Farm animals: IMAT and IMF - depots with impact on meat quality

Intermuscular fat (IMAT) in farm animals is perceived as a non-dissectible component of meat for human consumption and thus, was characterized in this respect only. IMAT had the lowest lipid content and the smallest adipocyte size compared to porcine SAT and VAT, and was considered as a depot with unique properties (reviewed in 156).

In contrast, IMF - as a determinant of the eating quality of meat - attracted more attention in farm animals. In contrast to numerous studies on gene expression (see above), only few targeted the proteome.

Gondret et al. (2008) 79 identified and characterized 15 proteins with significantly different abundance in porcine IMF compared to other adipose depots. As most of these proteins were down-regulated, a lower lipogenic ability and reduced β-oxidation of intramuscular adipocytes was assumed, compared to cells derived from other depots. Since they initially detected almost 150 proteins considered as characteristic for IMF, the real number of proteins specific for intramuscular adipocytes should be much higher. However, the identification of proteins potentially secreted from IMF in farm animals is still pending. Although it is not clear whether IMF in farm animals constitutes an adipocyte population different from IMAT, it is very likely that IMF exerts similar metabolic effects on surrounding muscle cells like IMAT and a reciprocal influence of myocytes on intramuscular adipocytes might exist. Understanding basic principles of this bi-directional communication would greatly enhance the opportunities to influence carcass composition in farm animals.

Summary

Adipose tissue and skeletal muscle are increasingly perceived as major endocrine organs.

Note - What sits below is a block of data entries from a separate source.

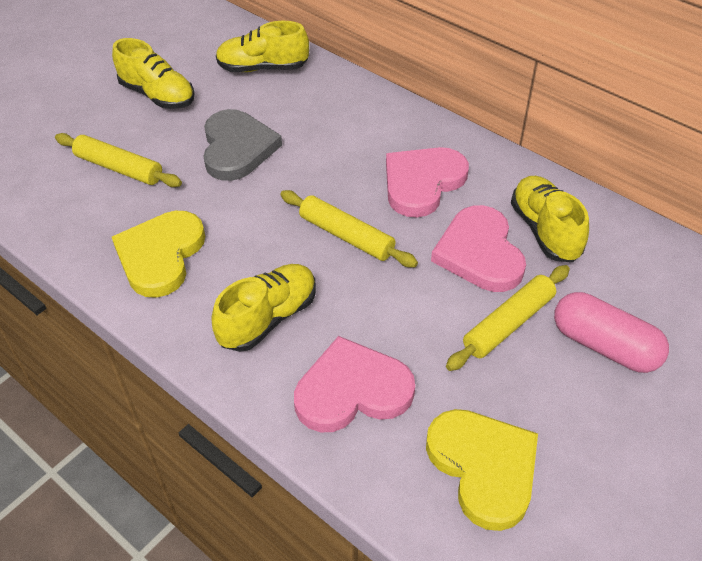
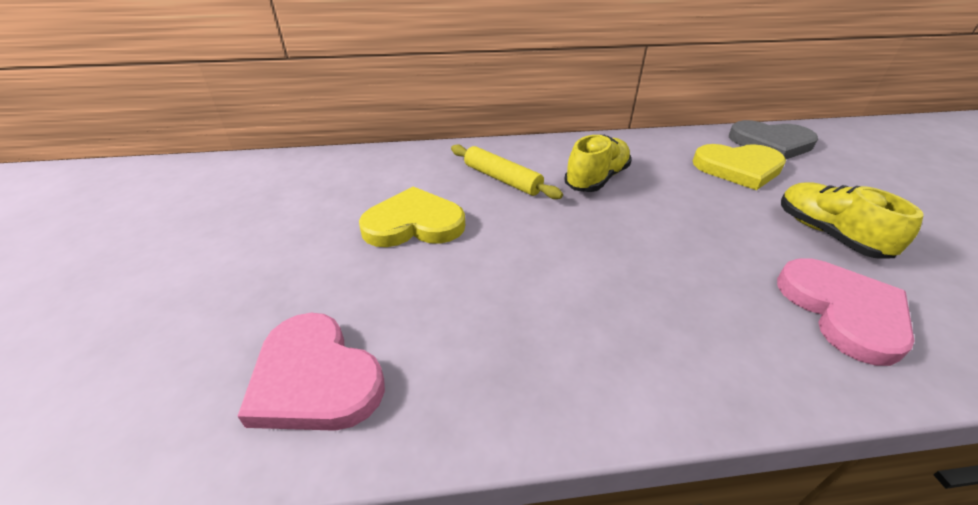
pink capsule: 1 -> 0
pink heart: 3 -> 2
yellow rolling pin: 3 -> 1
yellow shoe: 4 -> 2

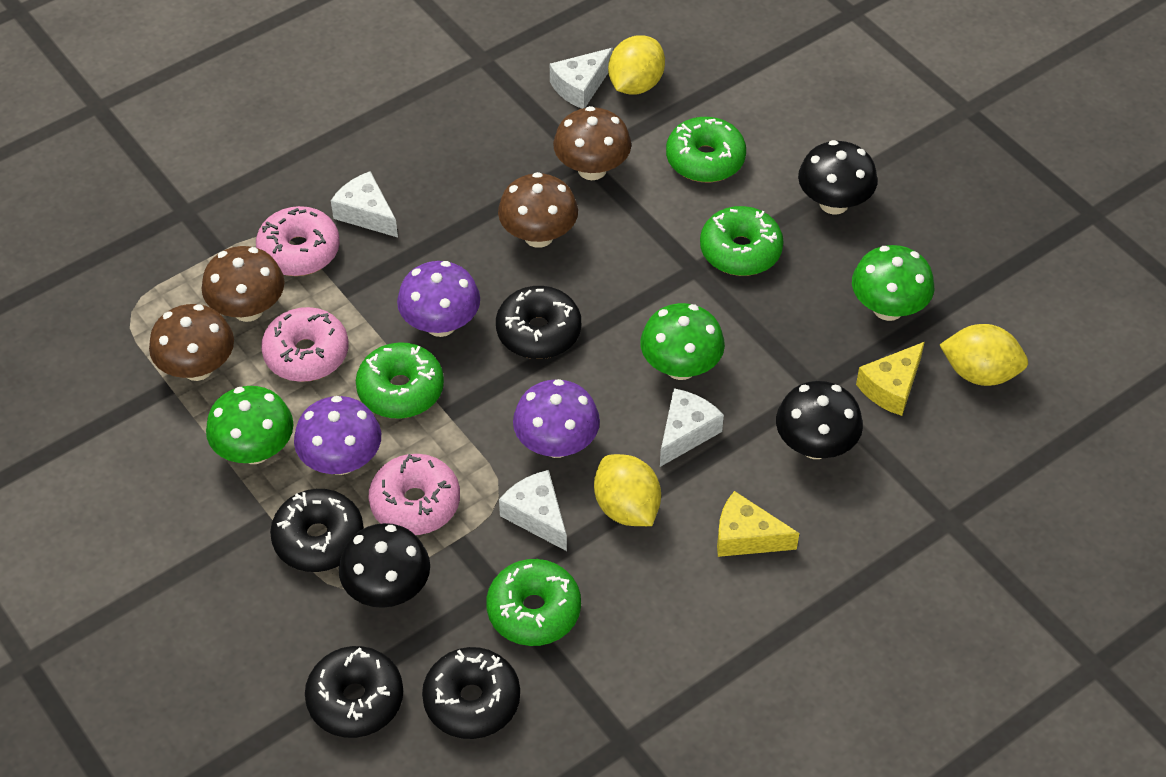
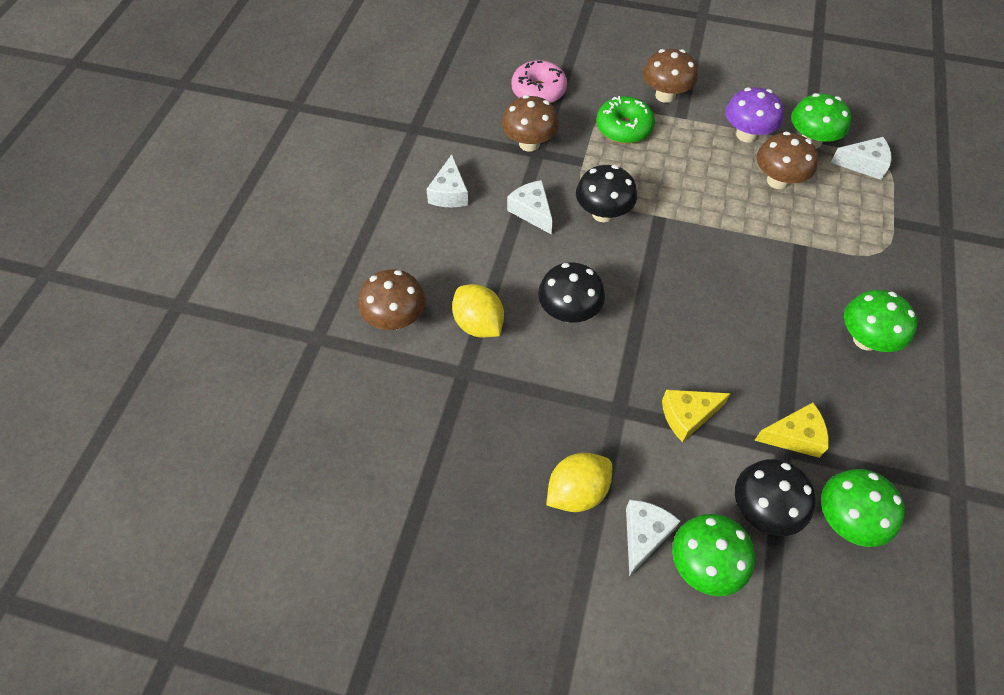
black donut: 4 -> 0
green donut: 4 -> 1
green mushroom: 3 -> 4
pink donut: 3 -> 1
purple mushroom: 3 -> 1
yellow lemon: 3 -> 2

The application of advanced genomic and proteomic technologies allowed the identification and - to a much smaller extent - the characterization of expressed genes and proteins. A large number of proteins are secreted and exert endo-, para- and autocrine effects, thus modulating the body composition in humans, mice and farm animals. The totality of the secreted proteins is called adipokinome and myokinome, respectively. There is growing evidence for depot-specific properties of adipocytes as well as for specificities of differently composed muscles. Due to their close proximity to muscle cells, intra- and intermuscular adipocytes may exert special influence on skeletal muscle and vice versa, are subject to regulation by myokines. The complexity of the adipose-muscle crosstalk becomes obvious when one keeps in mind that this communication is embedded in larger regulatory networks involving organs like liver and nervous system. Better understanding of the complex cross-talk between intramuscular adipocytes and skeletal muscle will give rise to strategies to improve human health as well as for sustainable production of high quality meat.